阅读材料:
本文主要内容:网络数据包接收的上半部实现,主要分析内核接口相关部分。
内核版本:2.6.37
Author:zhangskd @ csdn blog
上半部的实现
接收数据包的上半部处理流程为:
el_interrupt() // 网卡驱动
|--> el_receive() // 网卡驱动
|--> netif_rx() // 内核接口
|--> enqueue_to_backlog() // 内核接口
我们已经分析了网卡驱动相关部分,现在来看下内核接口相关部分:)
netif_rx
netif_rx()是内核接收网络数据包的入口(目前多数网卡支持新的接口NAPI,后续文章会分析)。
netif_rx()主要调用enqueue_to_backlog()进行后续处理。
/** * netif_rx - post buffer to the network code * @skb: buffer to post * This function receives a packet from a device and queues it for the upper (protocol) * levels to process. It always succeeds. The buffer may be dropped during processing * for congestion control or by the protocol layers. * return values: * NET_RX_SUCCESS (no congestion) * NET_RX_DROP (packet was dropped) */ int netif_rx(struct sk_buff *skb) { int ret; /* if netpoll wants it, pretend we never saw it */ if (netpoll_rx(skb)) return NET_RX_DROP; /* 记录接收时间到skb->tstamp */ if (netdev_tstamp_prequeue) net_timestamp_check(skb); trace_netif_rx(skb); #ifdef CONFIG_RPS /* 暂不考虑RPS,后续再分析 */ ... #else { unsigned int qtail; ret = enqueue_to_backlog(skb, get_cpu(), &qtail); put_cpu(); } #endif return ret; }
softnet_data
每个cpu都有一个softnet_data实例,用于收发数据包。

题目说明:
依据阅读材料,逐条判断下列说法是否正确,回答“是”或“否”,并一字不差地引出起决定作用的原文。
1. netif_rx()主要调用enqueue_to_backlog()完成后续处理。
2. 所有cpu共用同一个softnet_data实例。
3. el_receive()属于内核接口部分。

数据条目:
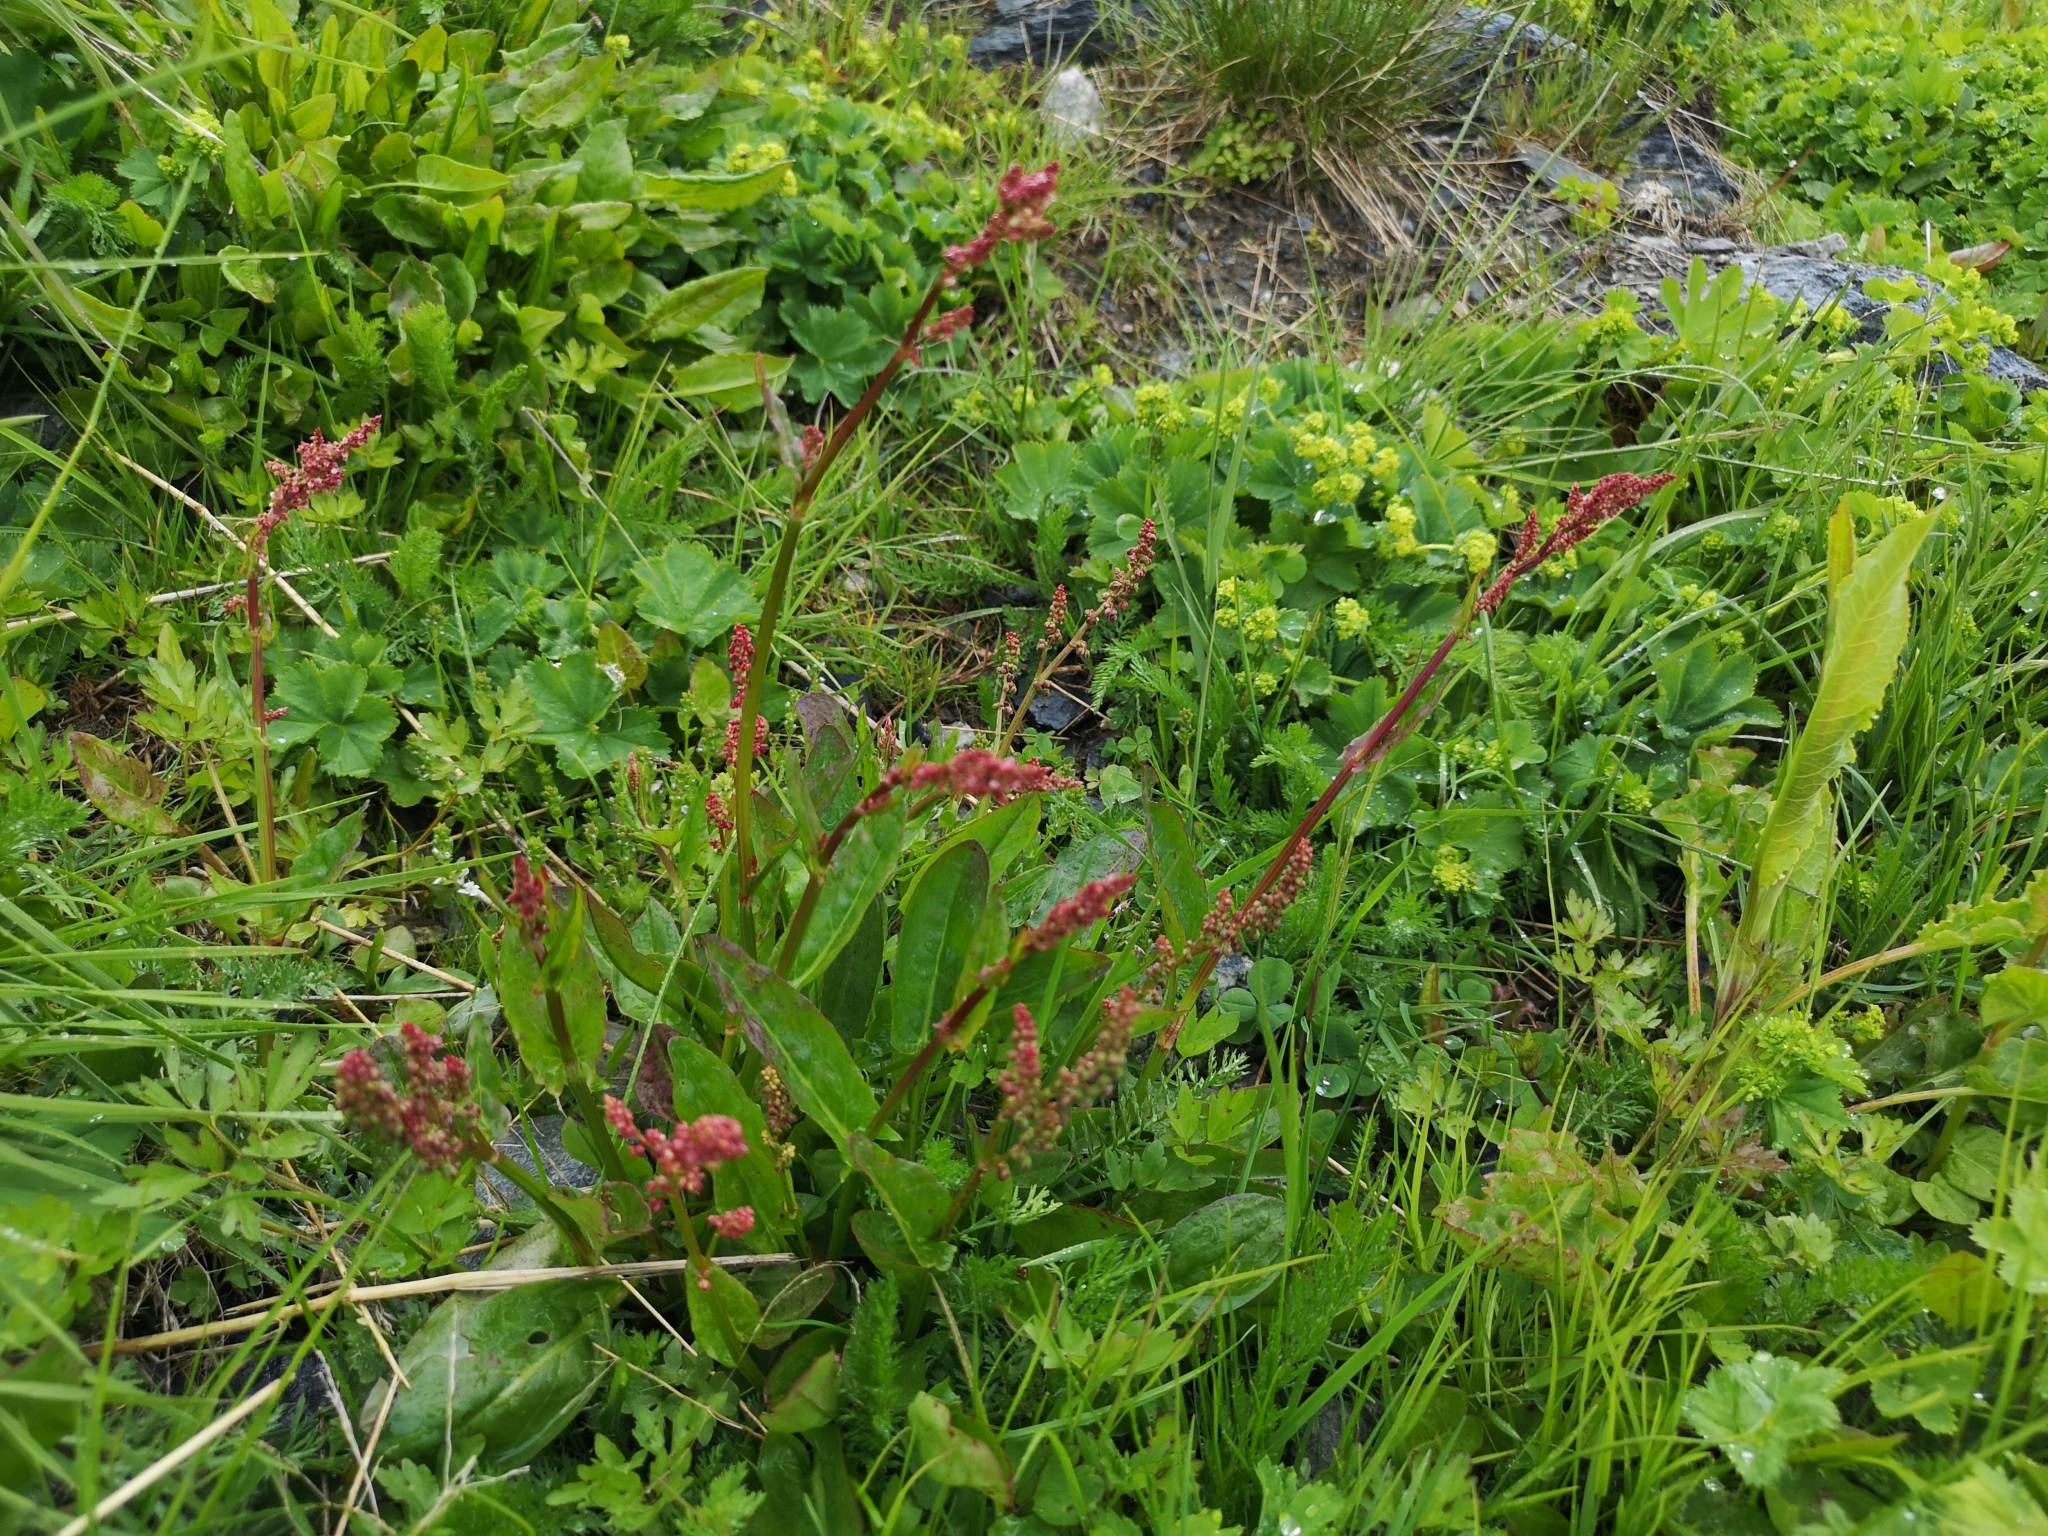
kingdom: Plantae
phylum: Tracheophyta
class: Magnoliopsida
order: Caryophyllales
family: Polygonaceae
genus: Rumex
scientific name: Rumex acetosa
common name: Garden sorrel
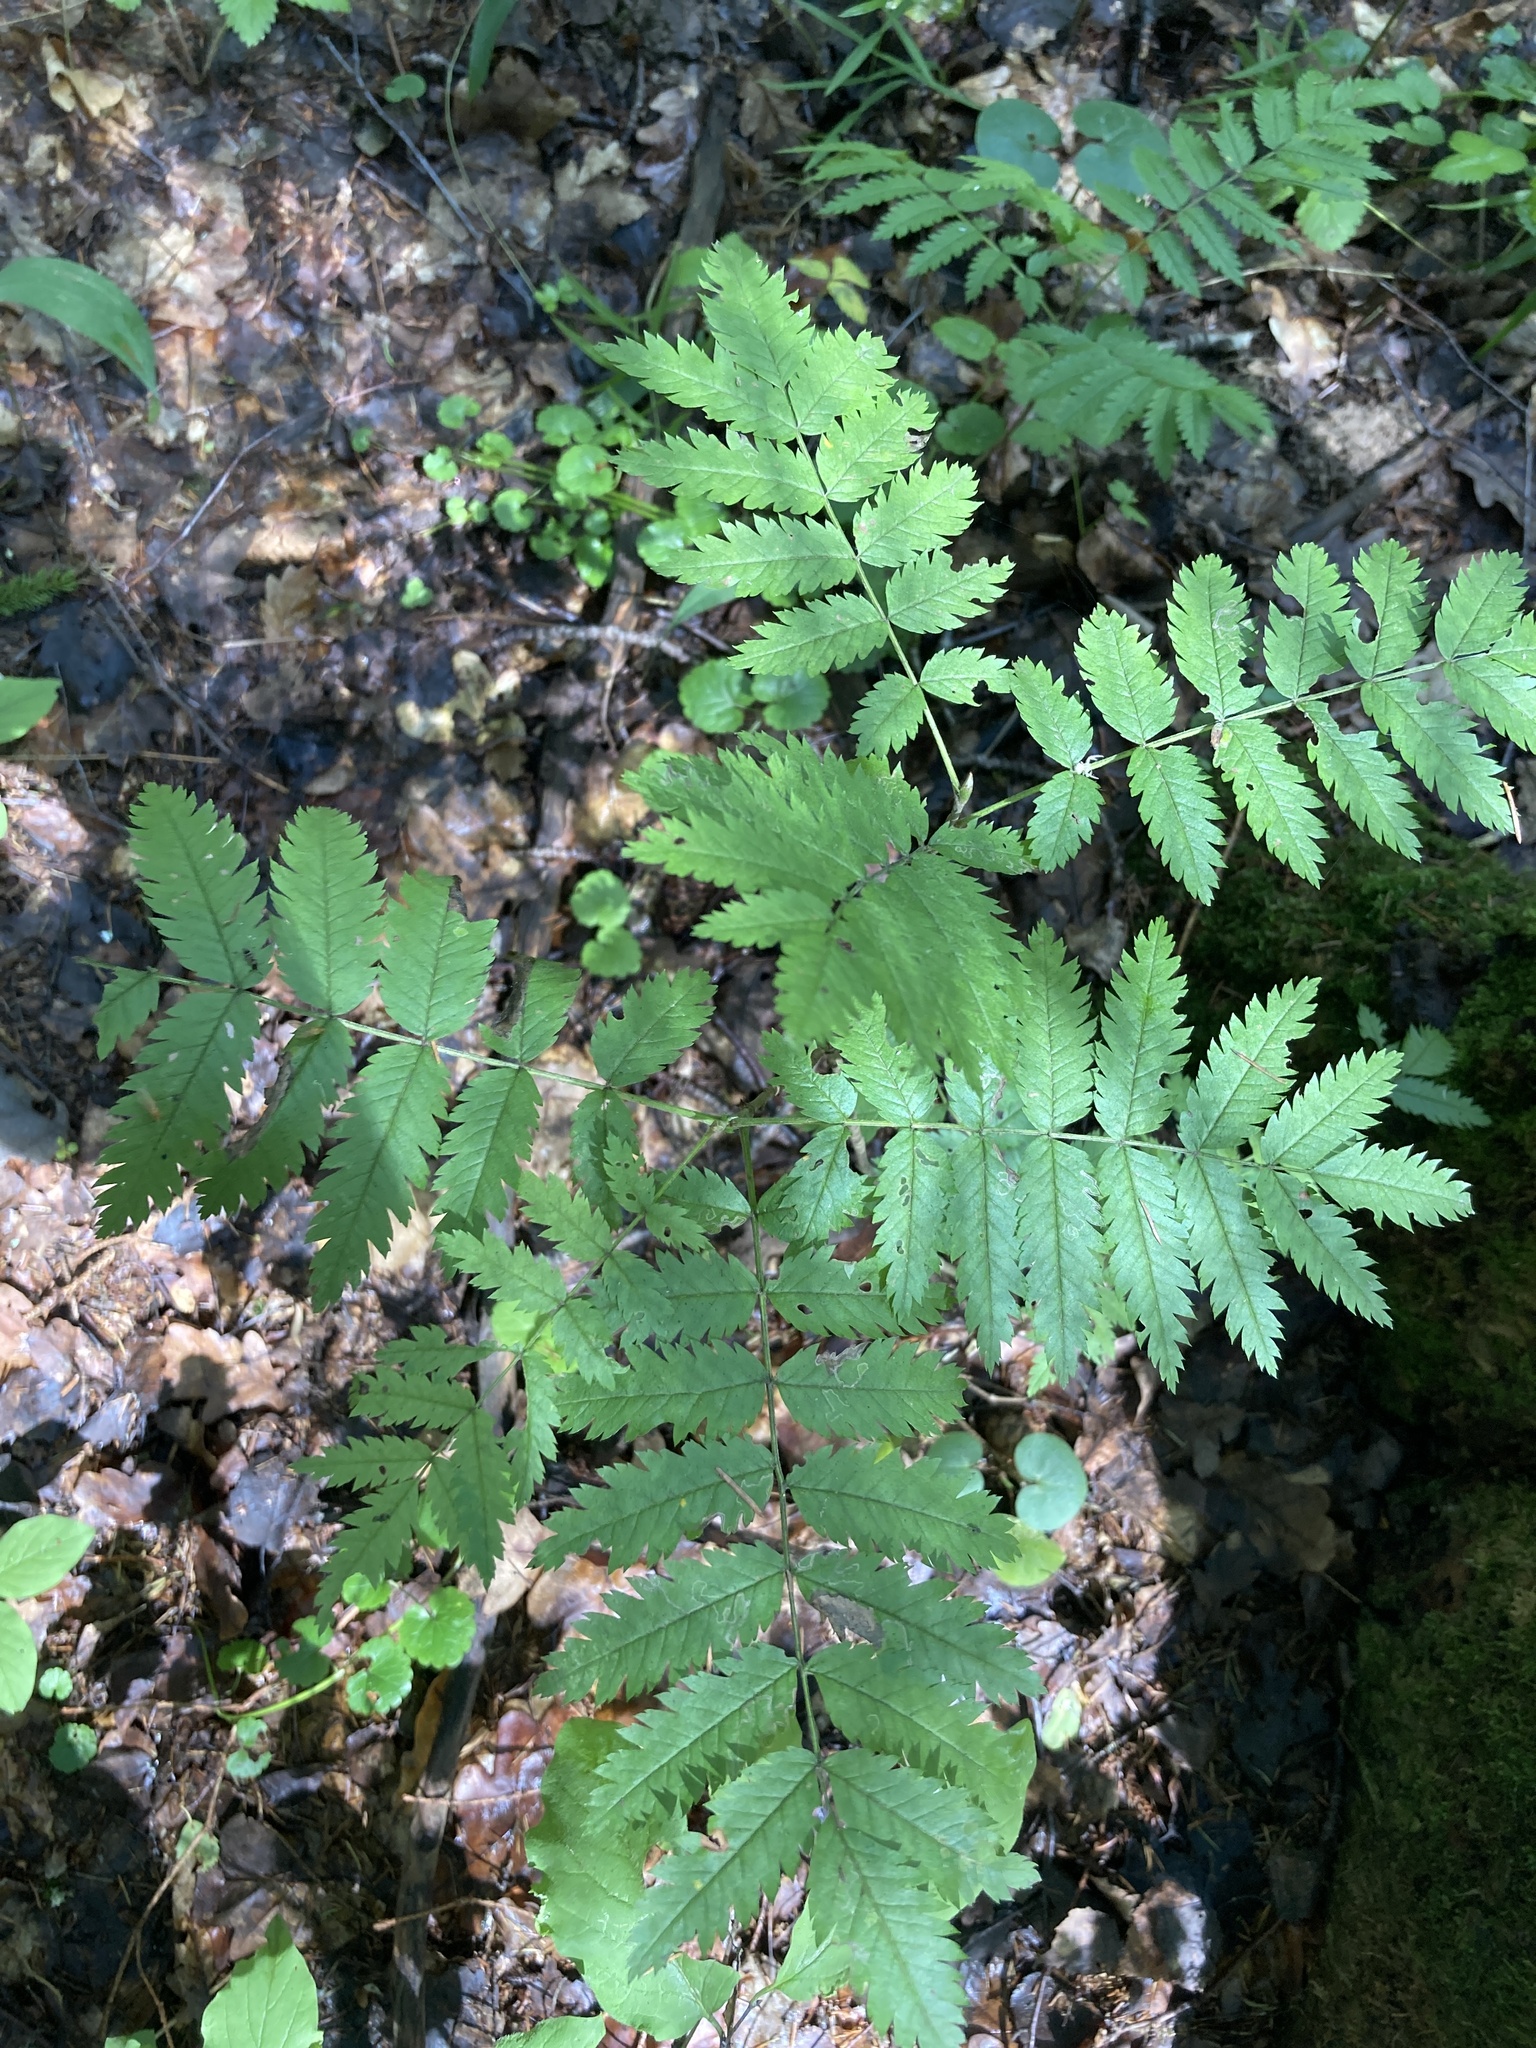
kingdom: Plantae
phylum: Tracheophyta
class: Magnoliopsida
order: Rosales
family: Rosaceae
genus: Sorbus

参考答案:
1. 是。“netif_rx()主要调用enqueue_to_backlog()进行后续处理。”
2. 否。“每个cpu都有一个softnet_data实例,用于收发数据包。”
3. 否。“|--> el_receive() // 网卡驱动”